> [Assigned task]
The line with "PIN csr_a[2]", the line with "PIN csr_di[17]", and all lines between them in the material below: return these exactly, and no others.

———

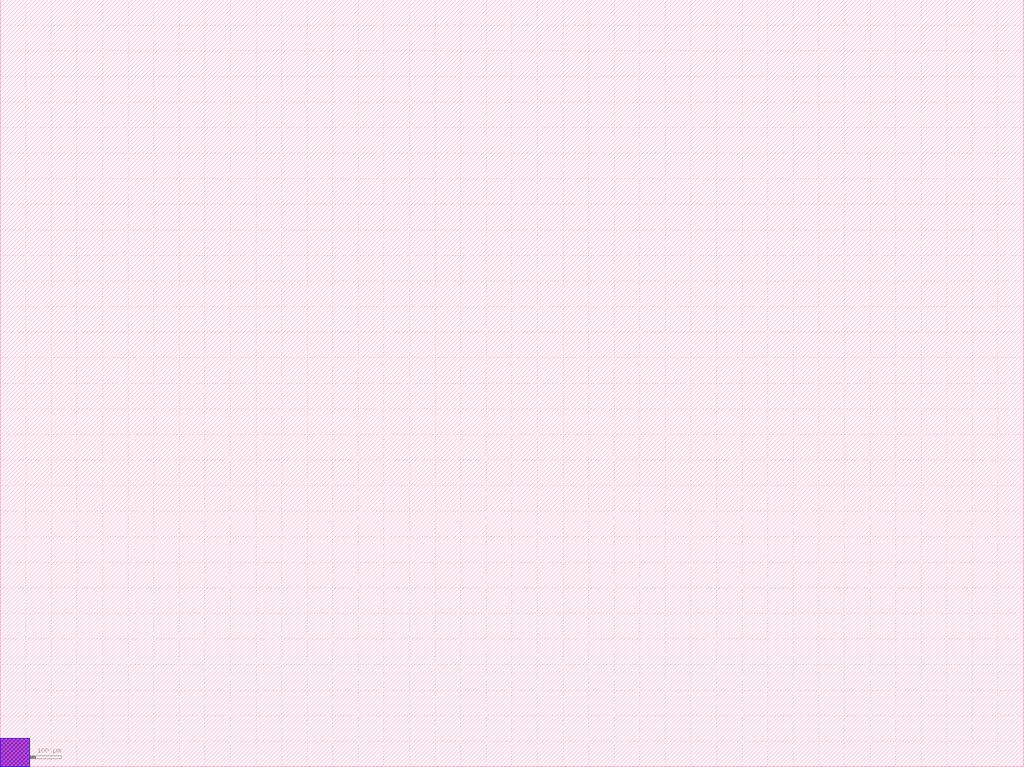
<source format=lef>
###############################################################
#  Generated by:      Cadence Innovus 21.10-p004_1
#  OS:                Linux x86_64(Host ID localhost.localdomain)
#  Generated on:      Fri Feb  3 11:39:12 2023
#  Design:            uart
#  Command:           write_lef_abstract uart.lef -top_layer 9 -stripe_pins
###############################################################

VERSION 5.8 ;

BUSBITCHARS "[]" ;
DIVIDERCHAR "/" ;

MACRO Analog
  CLASS BLOCK ;
  SIZE 2000.600000 BY 1500.050000 ;
  FOREIGN uart 0.000000 0.000000 ;
  ORIGIN 0 0 ;
  SYMMETRY X Y R90 ;
  PIN sys_clk
    DIRECTION INPUT ;
    USE SIGNAL ;
  END sys_clk
  PIN sys_rst
    DIRECTION INPUT ;
    USE SIGNAL ;
  END sys_rst
  PIN csr_a[13]
    DIRECTION INPUT ;
    USE SIGNAL ;
  END csr_a[13]
  PIN csr_a[12]
    DIRECTION INPUT ;
    USE SIGNAL ;
  END csr_a[12]
  PIN csr_a[11]
    DIRECTION INPUT ;
    USE SIGNAL ;
  END csr_a[11]
  PIN csr_a[10]
    DIRECTION INPUT ;
    USE SIGNAL ;
  END csr_a[10]
  PIN csr_a[9]
    DIRECTION INPUT ;
    USE SIGNAL ;
  END csr_a[9]
  PIN csr_a[8]
    DIRECTION INPUT ;
    USE SIGNAL ;
  END csr_a[8]
  PIN csr_a[7]
    DIRECTION INPUT ;
    USE SIGNAL ;
  END csr_a[7]
  PIN csr_a[6]
    DIRECTION INPUT ;
    USE SIGNAL ;
  END csr_a[6]
  PIN csr_a[5]
    DIRECTION INPUT ;
    USE SIGNAL ;
  END csr_a[5]
  PIN csr_a[4]
    DIRECTION INPUT ;
    USE SIGNAL ;
  END csr_a[4]
  PIN csr_a[3]
    DIRECTION INPUT ;
    USE SIGNAL ;
  END csr_a[3]
  PIN csr_a[2]
    DIRECTION INPUT ;
    USE SIGNAL ;
  END csr_a[2]
  PIN csr_a[1]
    DIRECTION INPUT ;
    USE SIGNAL ;
  END csr_a[1]
  PIN csr_a[0]
    DIRECTION INPUT ;
    USE SIGNAL ;
  END csr_a[0]
  PIN csr_we
    DIRECTION INPUT ;
    USE SIGNAL ;
  END csr_we
  PIN csr_di[31]
    DIRECTION INPUT ;
    USE SIGNAL ;
  END csr_di[31]
  PIN csr_di[30]
    DIRECTION INPUT ;
    USE SIGNAL ;
  END csr_di[30]
  PIN csr_di[29]
    DIRECTION INPUT ;
    USE SIGNAL ;
  END csr_di[29]
  PIN csr_di[28]
    DIRECTION INPUT ;
    USE SIGNAL ;
  END csr_di[28]
  PIN csr_di[27]
    DIRECTION INPUT ;
    USE SIGNAL ;
  END csr_di[27]
  PIN csr_di[26]
    DIRECTION INPUT ;
    USE SIGNAL ;
  END csr_di[26]
  PIN csr_di[25]
    DIRECTION INPUT ;
    USE SIGNAL ;
  END csr_di[25]
  PIN csr_di[24]
    DIRECTION INPUT ;
    USE SIGNAL ;
  END csr_di[24]
  PIN csr_di[23]
    DIRECTION INPUT ;
    USE SIGNAL ;
  END csr_di[23]
  PIN csr_di[22]
    DIRECTION INPUT ;
    USE SIGNAL ;
  END csr_di[22]
  PIN csr_di[21]
    DIRECTION INPUT ;
    USE SIGNAL ;
  END csr_di[21]
  PIN csr_di[20]
    DIRECTION INPUT ;
    USE SIGNAL ;
  END csr_di[20]
  PIN csr_di[19]
    DIRECTION INPUT ;
    USE SIGNAL ;
  END csr_di[19]
  PIN csr_di[18]
    DIRECTION INPUT ;
    USE SIGNAL ;
  END csr_di[18]
  PIN csr_di[17]
    DIRECTION INPUT ;
    USE SIGNAL ;
  END csr_di[17]
  PIN csr_di[16]
    DIRECTION INPUT ;
    USE SIGNAL ;
  END csr_di[16]
  PIN csr_di[15]
    DIRECTION INPUT ;
    USE SIGNAL ;
  END csr_di[15]
  PIN csr_di[14]
    DIRECTION INPUT ;
    USE SIGNAL ;
  END csr_di[14]
  PIN csr_di[13]
    DIRECTION INPUT ;
    USE SIGNAL ;
  END csr_di[13]
  PIN csr_di[12]
    DIRECTION INPUT ;
    USE SIGNAL ;
  END csr_di[12]
  PIN csr_di[11]
    DIRECTION INPUT ;
    USE SIGNAL ;
  END csr_di[11]
  PIN csr_di[10]
    DIRECTION INPUT ;
    USE SIGNAL ;
  END csr_di[10]
  PIN csr_di[9]
    DIRECTION INPUT ;
    USE SIGNAL ;
  END csr_di[9]
  PIN csr_di[8]
    DIRECTION INPUT ;
    USE SIGNAL ;
  END csr_di[8]
  PIN csr_di[7]
    DIRECTION INPUT ;
    USE SIGNAL ;
  END csr_di[7]
  PIN csr_di[6]
    DIRECTION INPUT ;
    USE SIGNAL ;
  END csr_di[6]
  PIN csr_di[5]
    DIRECTION INPUT ;
    USE SIGNAL ;
  END csr_di[5]
  PIN csr_di[4]
    DIRECTION INPUT ;
    USE SIGNAL ;
  END csr_di[4]
  PIN csr_di[3]
    DIRECTION INPUT ;
    USE SIGNAL ;
  END csr_di[3]
  PIN csr_di[2]
    DIRECTION INPUT ;
    USE SIGNAL ;
  END csr_di[2]
  PIN csr_di[1]
    DIRECTION INPUT ;
    USE SIGNAL ;
  END csr_di[1]
  PIN csr_di[0]
    DIRECTION INPUT ;
    USE SIGNAL ;
  END csr_di[0]
  PIN csr_do[31]
    DIRECTION OUTPUT ;
    USE SIGNAL ;
  END csr_do[31]
  PIN csr_do[30]
    DIRECTION OUTPUT ;
    USE SIGNAL ;
  END csr_do[30]
  PIN csr_do[29]
    DIRECTION OUTPUT ;
    USE SIGNAL ;
  END csr_do[29]
  PIN csr_do[28]
    DIRECTION OUTPUT ;
    USE SIGNAL ;
  END csr_do[28]
  PIN csr_do[27]
    DIRECTION OUTPUT ;
    USE SIGNAL ;
  END csr_do[27]
  PIN csr_do[26]
    DIRECTION OUTPUT ;
    USE SIGNAL ;
  END csr_do[26]
  PIN csr_do[25]
    DIRECTION OUTPUT ;
    USE SIGNAL ;
  END csr_do[25]
  PIN csr_do[24]
    DIRECTION OUTPUT ;
    USE SIGNAL ;
  END csr_do[24]
  PIN csr_do[23]
    DIRECTION OUTPUT ;
    USE SIGNAL ;
  END csr_do[23]
  PIN csr_do[22]
    DIRECTION OUTPUT ;
    USE SIGNAL ;
  END csr_do[22]
  PIN csr_do[21]
    DIRECTION OUTPUT ;
    USE SIGNAL ;
  END csr_do[21]
  PIN csr_do[20]
    DIRECTION OUTPUT ;
    USE SIGNAL ;
  END csr_do[20]
  PIN csr_do[19]
    DIRECTION OUTPUT ;
    USE SIGNAL ;
  END csr_do[19]
  PIN csr_do[18]
    DIRECTION OUTPUT ;
    USE SIGNAL ;
  END csr_do[18]
  PIN csr_do[17]
    DIRECTION OUTPUT ;
    USE SIGNAL ;
  END csr_do[17]
  PIN csr_do[16]
    DIRECTION OUTPUT ;
    USE SIGNAL ;
  END csr_do[16]
  PIN csr_do[15]
    DIRECTION OUTPUT ;
    USE SIGNAL ;
  END csr_do[15]
  PIN csr_do[14]
    DIRECTION OUTPUT ;
    USE SIGNAL ;
  END csr_do[14]
  PIN csr_do[13]
    DIRECTION OUTPUT ;
    USE SIGNAL ;
  END csr_do[13]
  PIN csr_do[12]
    DIRECTION OUTPUT ;
    USE SIGNAL ;
  END csr_do[12]
  PIN csr_do[11]
    DIRECTION OUTPUT ;
    USE SIGNAL ;
  END csr_do[11]
  PIN csr_do[10]
    DIRECTION OUTPUT ;
    USE SIGNAL ;
  END csr_do[10]
  PIN csr_do[9]
    DIRECTION OUTPUT ;
    USE SIGNAL ;
  END csr_do[9]
  PIN csr_do[8]
    DIRECTION OUTPUT ;
    USE SIGNAL ;
  END csr_do[8]
  PIN csr_do[7]
    DIRECTION OUTPUT ;
    USE SIGNAL ;
  END csr_do[7]
  PIN csr_do[6]
    DIRECTION OUTPUT ;
    USE SIGNAL ;
  END csr_do[6]
  PIN csr_do[5]
    DIRECTION OUTPUT ;
    USE SIGNAL ;
  END csr_do[5]
  PIN csr_do[4]
    DIRECTION OUTPUT ;
    USE SIGNAL ;
  END csr_do[4]
  PIN csr_do[3]
    DIRECTION OUTPUT ;
    USE SIGNAL ;
  END csr_do[3]
  PIN csr_do[2]
    DIRECTION OUTPUT ;
    USE SIGNAL ;
  END csr_do[2]
  PIN csr_do[1]
    DIRECTION OUTPUT ;
    USE SIGNAL ;
  END csr_do[1]
  PIN csr_do[0]
    DIRECTION OUTPUT ;
    USE SIGNAL ;
  END csr_do[0]
  PIN rx_irq
    DIRECTION OUTPUT ;
    USE SIGNAL ;
  END rx_irq
  PIN tx_irq
    DIRECTION OUTPUT ;
    USE SIGNAL ;
  END tx_irq
  PIN uart_rx
    DIRECTION INPUT ;
    USE SIGNAL ;
  END uart_rx
  PIN uart_tx
    DIRECTION OUTPUT ;
    USE SIGNAL ;
  END uart_tx
  OBS
    LAYER Metal1 ;
      RECT 0.000000 0.000000 57.600000 56.050000 ;
    LAYER Metal2 ;
      RECT 0.000000 0.000000 57.600000 56.050000 ;
    LAYER Metal3 ;
      RECT 0.000000 0.000000 57.600000 56.050000 ;
    LAYER Metal4 ;
      RECT 0.000000 0.000000 57.600000 56.050000 ;
    LAYER Metal5 ;
      RECT 0.000000 0.000000 57.600000 56.050000 ;
    LAYER Metal6 ;
      RECT 0.000000 0.000000 57.600000 56.050000 ;
    LAYER Metal7 ;
      RECT 0.000000 0.000000 57.600000 56.050000 ;
    LAYER Metal8 ;
      RECT 0.000000 0.000000 57.600000 56.050000 ;
    LAYER Metal9 ;
      RECT 0.000000 0.000000 57.600000 56.050000 ;
  END
END Analog

END LIBRARY

</source>
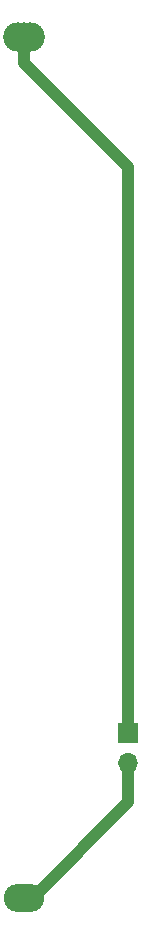
<source format=gtl>
G04 #@! TF.FileFunction,Copper,L1,Top,Signal*
%FSLAX46Y46*%
G04 Gerber Fmt 4.6, Leading zero omitted, Abs format (unit mm)*
G04 Created by KiCad (PCBNEW 4.0.2-stable) date 18.08.2017 15:48:39*
%MOMM*%
G01*
G04 APERTURE LIST*
%ADD10C,0.100000*%
%ADD11O,2.500000X2.500000*%
%ADD12O,2.400000X2.400000*%
%ADD13R,1.700000X1.700000*%
%ADD14O,1.700000X1.700000*%
%ADD15C,1.000000*%
G04 APERTURE END LIST*
D10*
D11*
X180332000Y-48513000D03*
X179332000Y-48513000D03*
D12*
X179332000Y-121413000D03*
X180332000Y-121413000D03*
X179832000Y-121413000D03*
D11*
X179832000Y-48513000D03*
D13*
X188658500Y-107442000D03*
D14*
X188658500Y-109982000D03*
D15*
X188658500Y-109982000D02*
X188658500Y-113336500D01*
X188658500Y-113336500D02*
X180582000Y-121413000D01*
X180582000Y-121413000D02*
X179832000Y-121413000D01*
X179832000Y-48513000D02*
X179832000Y-50713000D01*
X179832000Y-50713000D02*
X188658500Y-59539500D01*
X188658500Y-59539500D02*
X188658500Y-107442000D01*
M02*

</source>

———

> [Answer box]
  PIN csr_a[2]
    DIRECTION INPUT ;
    USE SIGNAL ;
  END csr_a[2]
  PIN csr_a[1]
    DIRECTION INPUT ;
    USE SIGNAL ;
  END csr_a[1]
  PIN csr_a[0]
    DIRECTION INPUT ;
    USE SIGNAL ;
  END csr_a[0]
  PIN csr_we
    DIRECTION INPUT ;
    USE SIGNAL ;
  END csr_we
  PIN csr_di[31]
    DIRECTION INPUT ;
    USE SIGNAL ;
  END csr_di[31]
  PIN csr_di[30]
    DIRECTION INPUT ;
    USE SIGNAL ;
  END csr_di[30]
  PIN csr_di[29]
    DIRECTION INPUT ;
    USE SIGNAL ;
  END csr_di[29]
  PIN csr_di[28]
    DIRECTION INPUT ;
    USE SIGNAL ;
  END csr_di[28]
  PIN csr_di[27]
    DIRECTION INPUT ;
    USE SIGNAL ;
  END csr_di[27]
  PIN csr_di[26]
    DIRECTION INPUT ;
    USE SIGNAL ;
  END csr_di[26]
  PIN csr_di[25]
    DIRECTION INPUT ;
    USE SIGNAL ;
  END csr_di[25]
  PIN csr_di[24]
    DIRECTION INPUT ;
    USE SIGNAL ;
  END csr_di[24]
  PIN csr_di[23]
    DIRECTION INPUT ;
    USE SIGNAL ;
  END csr_di[23]
  PIN csr_di[22]
    DIRECTION INPUT ;
    USE SIGNAL ;
  END csr_di[22]
  PIN csr_di[21]
    DIRECTION INPUT ;
    USE SIGNAL ;
  END csr_di[21]
  PIN csr_di[20]
    DIRECTION INPUT ;
    USE SIGNAL ;
  END csr_di[20]
  PIN csr_di[19]
    DIRECTION INPUT ;
    USE SIGNAL ;
  END csr_di[19]
  PIN csr_di[18]
    DIRECTION INPUT ;
    USE SIGNAL ;
  END csr_di[18]
  PIN csr_di[17]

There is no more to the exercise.